Ippolito Visconti Author Automotive
Chrysler is getting “the highest levels of attention” inside Stellantis, but still no confirmed new model. Here’s what we know.
Chrysler Halcyon Concept
Chrysler Halcyon Concept

Chrysler exists. What it exists for, inside the Stellantis portfolio, is a question the company has been answering with a rotating cast of concept cars and carefully chosen adjectives.
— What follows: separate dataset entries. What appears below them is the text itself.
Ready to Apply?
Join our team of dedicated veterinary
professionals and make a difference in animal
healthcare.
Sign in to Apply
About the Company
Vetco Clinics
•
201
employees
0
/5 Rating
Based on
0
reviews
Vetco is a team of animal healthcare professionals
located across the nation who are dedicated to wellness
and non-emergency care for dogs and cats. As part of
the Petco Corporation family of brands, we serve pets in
The latest round of carefully chosen adjectives comes from Scott Krugger, Stellantis North America’s head of design, who spoke ahead of the group’s May investor presentation. His message: there is serious, top-level interest in Chrysler’s future. “There’s a lot of interest in Chrysler from the highest levels of this company”. Krugger said. “We know there’s a place for Chrysler”. Reassuring.

Chrysler Halcyon Concept

According to Krugger, the design studios are buzzing. Multiple concepts are in development, directions are being explored, and the brand is being steered toward what he described as “modern simplicity” and “innovative practicality”. That second adjective isn’t filler. Things won’t be done the conventional way. Which, given that the conventional way hasn’t produced a new Chrysler model in years, sounds less like a promise and more like an alibi.

In terms of body styles, Krugger was refreshingly candid about one thing: traditional segment boundaries are blurring. Not quite a sedan, not quite an SUV, not quite a crossover. Something in between, something that resists easy classification. “We’ll see more of a blending of these segments in the future”, he said.

What Krugger did not do is confirm an actual production sedan for the North American market. He didn’t rule it out either, which is the automotive executive equivalent of “we’ll see”. Chrysler had already pointed toward that territory with the electric Halcyon sedan concept and the Airflow crossover, both casualties of the EV slowdown that reshuffled Stellantis’s entire electrification roadmap.

Chrysler Halcyon Concept

Meanwhile, Dodge and Alfa Romeo will be selling combustion-powered sedans in 2026 and beyond, which means the commercial space inside the group already exists. Whether Chrysler gets a meaningful slice of it, with a real product, a coherent identity, and an actual launch date, is precisely what May’s investor presentation is supposed to clarify.